Written exercise >> Each entry below should be echoed exactly, with pictures omitted.

## Begin Given data

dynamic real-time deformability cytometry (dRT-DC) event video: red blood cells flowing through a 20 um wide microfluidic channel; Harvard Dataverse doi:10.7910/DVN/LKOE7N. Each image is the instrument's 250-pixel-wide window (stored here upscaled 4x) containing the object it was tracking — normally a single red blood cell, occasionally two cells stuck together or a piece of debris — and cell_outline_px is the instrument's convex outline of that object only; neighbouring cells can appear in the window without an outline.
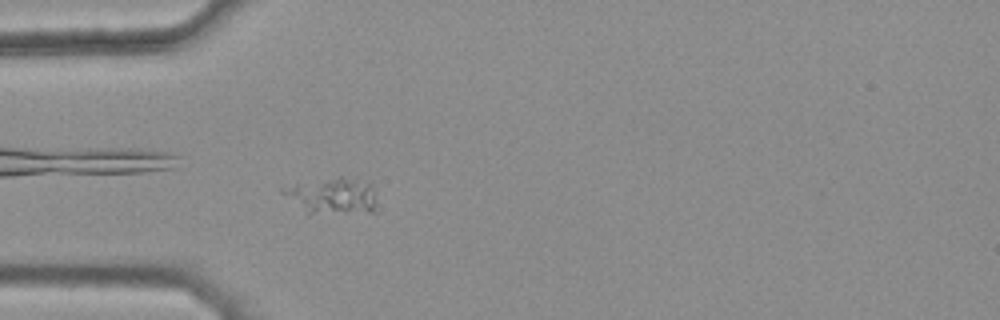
{"species": "common noctule bat (a hibernating species)", "species_latin": "Nyctalus noctula", "temperature_condition": "warm", "stored_images_in_passage": 40, "camera_frame_rate_fps": 3000, "um_per_image_px": 0.085, "animal": {"sex": "female", "body_mass_g": 25.1}, "frame": {"image": 1, "passage_image": 12, "time_ms": 3.667, "image_size_px": [1000, 320], "cell_outline_px": [[376, 212], [308, 212], [280, 192], [280, 188], [296, 184], [340, 176], [368, 180], [372, 184], [376, 192]], "centroid_in_image_um": [28.36, 16.6], "position_along_channel_um": 56.6, "area_um2": 19.59}}
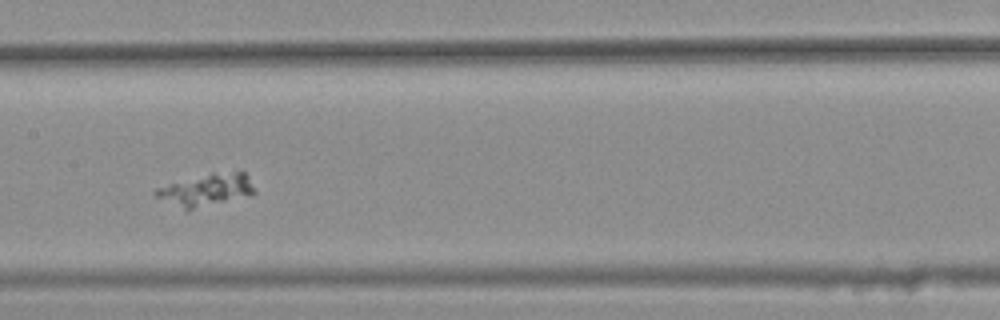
{"frame": {"image": 2, "passage_image": 23, "time_ms": 7.333, "image_size_px": [1000, 320], "cell_outline_px": [[256, 192], [252, 196], [188, 212], [184, 212], [156, 196], [152, 192], [156, 188], [168, 184], [212, 172], [244, 172], [248, 176], [256, 188]], "centroid_in_image_um": [17.56, 16.2], "position_along_channel_um": 189.8, "area_um2": 19.42}}
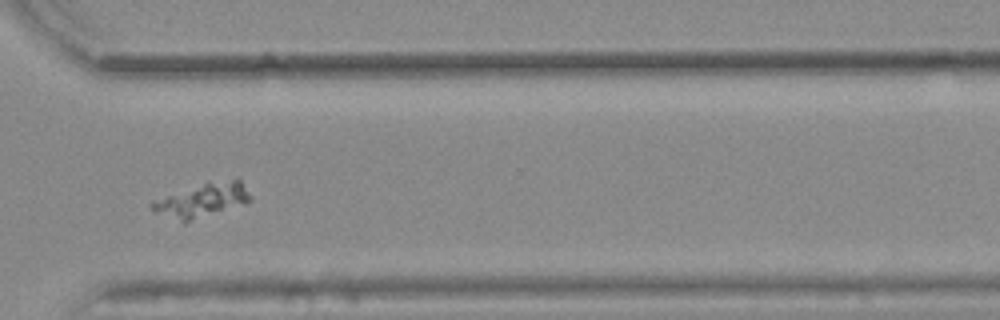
{"frame": {"image": 3, "passage_image": 36, "time_ms": 11.667, "image_size_px": [1000, 320], "cell_outline_px": [[252, 200], [184, 224], [152, 208], [152, 204], [168, 196], [208, 180], [236, 176], [240, 180], [252, 196]], "centroid_in_image_um": [17.34, 16.96], "position_along_channel_um": 353.3, "area_um2": 19.19}}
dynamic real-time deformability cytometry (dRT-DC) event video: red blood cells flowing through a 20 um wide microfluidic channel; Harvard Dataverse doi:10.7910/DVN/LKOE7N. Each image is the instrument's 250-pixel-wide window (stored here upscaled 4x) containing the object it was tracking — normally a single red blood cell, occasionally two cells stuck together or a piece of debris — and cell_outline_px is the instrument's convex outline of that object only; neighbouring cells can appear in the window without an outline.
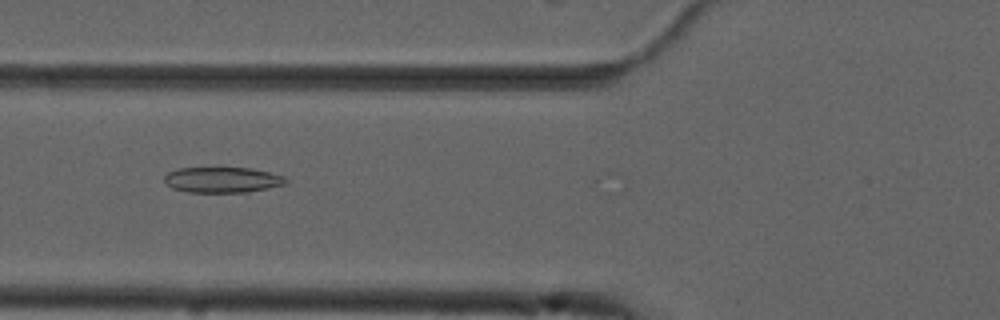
{"species": "common noctule bat (a hibernating species)", "species_latin": "Nyctalus noctula", "temperature_condition": "cold", "stored_images_in_passage": 55, "camera_frame_rate_fps": 3000, "um_per_image_px": 0.085, "animal": {"sex": "male", "forearm_length_mm": 52.5}, "frame": {"image": 1, "passage_image": 21, "time_ms": 6.667, "image_size_px": [1000, 320], "cell_outline_px": [[288, 184], [248, 192], [188, 192], [172, 188], [164, 180], [164, 176], [168, 172], [176, 168], [252, 168], [284, 176], [288, 180]], "centroid_in_image_um": [18.92, 15.28], "position_along_channel_um": 106.9, "area_um2": 18.15}}
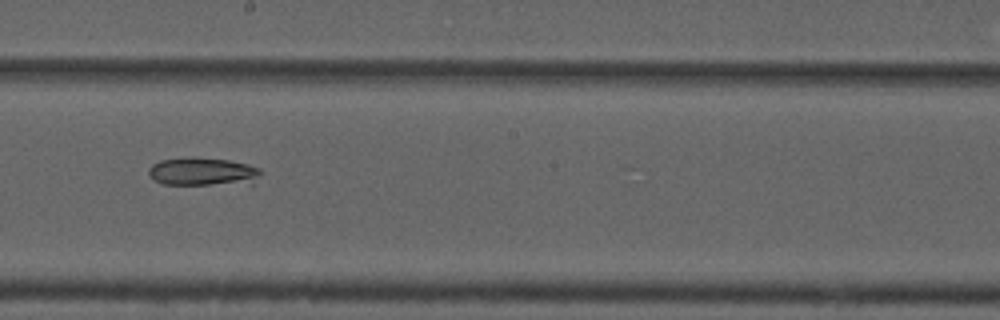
{"frame": {"image": 2, "passage_image": 31, "time_ms": 10.0, "image_size_px": [1000, 320], "cell_outline_px": [[264, 172], [252, 184], [164, 184], [152, 180], [148, 172], [148, 168], [152, 164], [160, 160], [192, 156], [228, 160], [248, 164], [260, 168]], "centroid_in_image_um": [17.26, 14.58], "position_along_channel_um": 230.9, "area_um2": 18.79}}
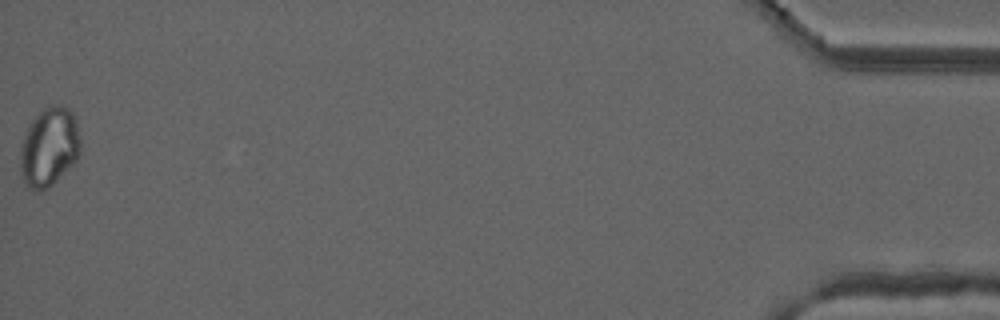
{"frame": {"image": 3, "passage_image": 55, "time_ms": 18.0, "image_size_px": [1000, 320], "cell_outline_px": [[80, 152], [76, 160], [48, 188], [36, 192], [32, 192], [24, 184], [20, 172], [20, 152], [24, 136], [32, 120], [44, 108], [52, 104], [64, 104], [72, 112], [76, 120], [80, 136]], "centroid_in_image_um": [4.17, 12.5], "position_along_channel_um": 431.0, "area_um2": 27.86}}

## End Given data

Solution to this exercise >>
dynamic real-time deformability cytometry (dRT-DC) event video: red blood cells flowing through a 20 um wide microfluidic channel; Harvard Dataverse doi:10.7910/DVN/LKOE7N. Each image is the instrument's 250-pixel-wide window (stored here upscaled 4x) containing the object it was tracking — normally a single red blood cell, occasionally two cells stuck together or a piece of debris — and cell_outline_px is the instrument's convex outline of that object only; neighbouring cells can appear in the window without an outline.
{"species": "common noctule bat (a hibernating species)", "species_latin": "Nyctalus noctula", "temperature_condition": "warm", "stored_images_in_passage": 40, "camera_frame_rate_fps": 3000, "um_per_image_px": 0.085, "animal": {"sex": "female", "body_mass_g": 25.1}, "frame": {"image": 1, "passage_image": 12, "time_ms": 3.667, "image_size_px": [1000, 320], "cell_outline_px": [[376, 212], [308, 212], [280, 192], [280, 188], [296, 184], [340, 176], [368, 180], [372, 184], [376, 192]], "centroid_in_image_um": [28.36, 16.6], "position_along_channel_um": 56.6, "area_um2": 19.59}}
{"frame": {"image": 2, "passage_image": 23, "time_ms": 7.333, "image_size_px": [1000, 320], "cell_outline_px": [[256, 192], [252, 196], [188, 212], [184, 212], [156, 196], [152, 192], [156, 188], [168, 184], [212, 172], [244, 172], [248, 176], [256, 188]], "centroid_in_image_um": [17.56, 16.2], "position_along_channel_um": 189.8, "area_um2": 19.42}}
{"frame": {"image": 3, "passage_image": 36, "time_ms": 11.667, "image_size_px": [1000, 320], "cell_outline_px": [[252, 200], [184, 224], [152, 208], [152, 204], [168, 196], [208, 180], [236, 176], [240, 180], [252, 196]], "centroid_in_image_um": [17.34, 16.96], "position_along_channel_um": 353.3, "area_um2": 19.19}}
dynamic real-time deformability cytometry (dRT-DC) event video: red blood cells flowing through a 20 um wide microfluidic channel; Harvard Dataverse doi:10.7910/DVN/LKOE7N. Each image is the instrument's 250-pixel-wide window (stored here upscaled 4x) containing the object it was tracking — normally a single red blood cell, occasionally two cells stuck together or a piece of debris — and cell_outline_px is the instrument's convex outline of that object only; neighbouring cells can appear in the window without an outline.
{"species": "common noctule bat (a hibernating species)", "species_latin": "Nyctalus noctula", "temperature_condition": "cold", "stored_images_in_passage": 55, "camera_frame_rate_fps": 3000, "um_per_image_px": 0.085, "animal": {"sex": "male", "forearm_length_mm": 52.5}, "frame": {"image": 1, "passage_image": 21, "time_ms": 6.667, "image_size_px": [1000, 320], "cell_outline_px": [[288, 184], [248, 192], [188, 192], [172, 188], [164, 180], [164, 176], [168, 172], [176, 168], [252, 168], [284, 176], [288, 180]], "centroid_in_image_um": [18.92, 15.28], "position_along_channel_um": 106.9, "area_um2": 18.15}}
{"frame": {"image": 2, "passage_image": 31, "time_ms": 10.0, "image_size_px": [1000, 320], "cell_outline_px": [[264, 172], [252, 184], [164, 184], [152, 180], [148, 172], [148, 168], [152, 164], [160, 160], [192, 156], [228, 160], [248, 164], [260, 168]], "centroid_in_image_um": [17.26, 14.58], "position_along_channel_um": 230.9, "area_um2": 18.79}}
{"frame": {"image": 3, "passage_image": 55, "time_ms": 18.0, "image_size_px": [1000, 320], "cell_outline_px": [[80, 152], [76, 160], [48, 188], [36, 192], [32, 192], [24, 184], [20, 172], [20, 152], [24, 136], [32, 120], [44, 108], [52, 104], [64, 104], [72, 112], [76, 120], [80, 136]], "centroid_in_image_um": [4.17, 12.5], "position_along_channel_um": 431.0, "area_um2": 27.86}}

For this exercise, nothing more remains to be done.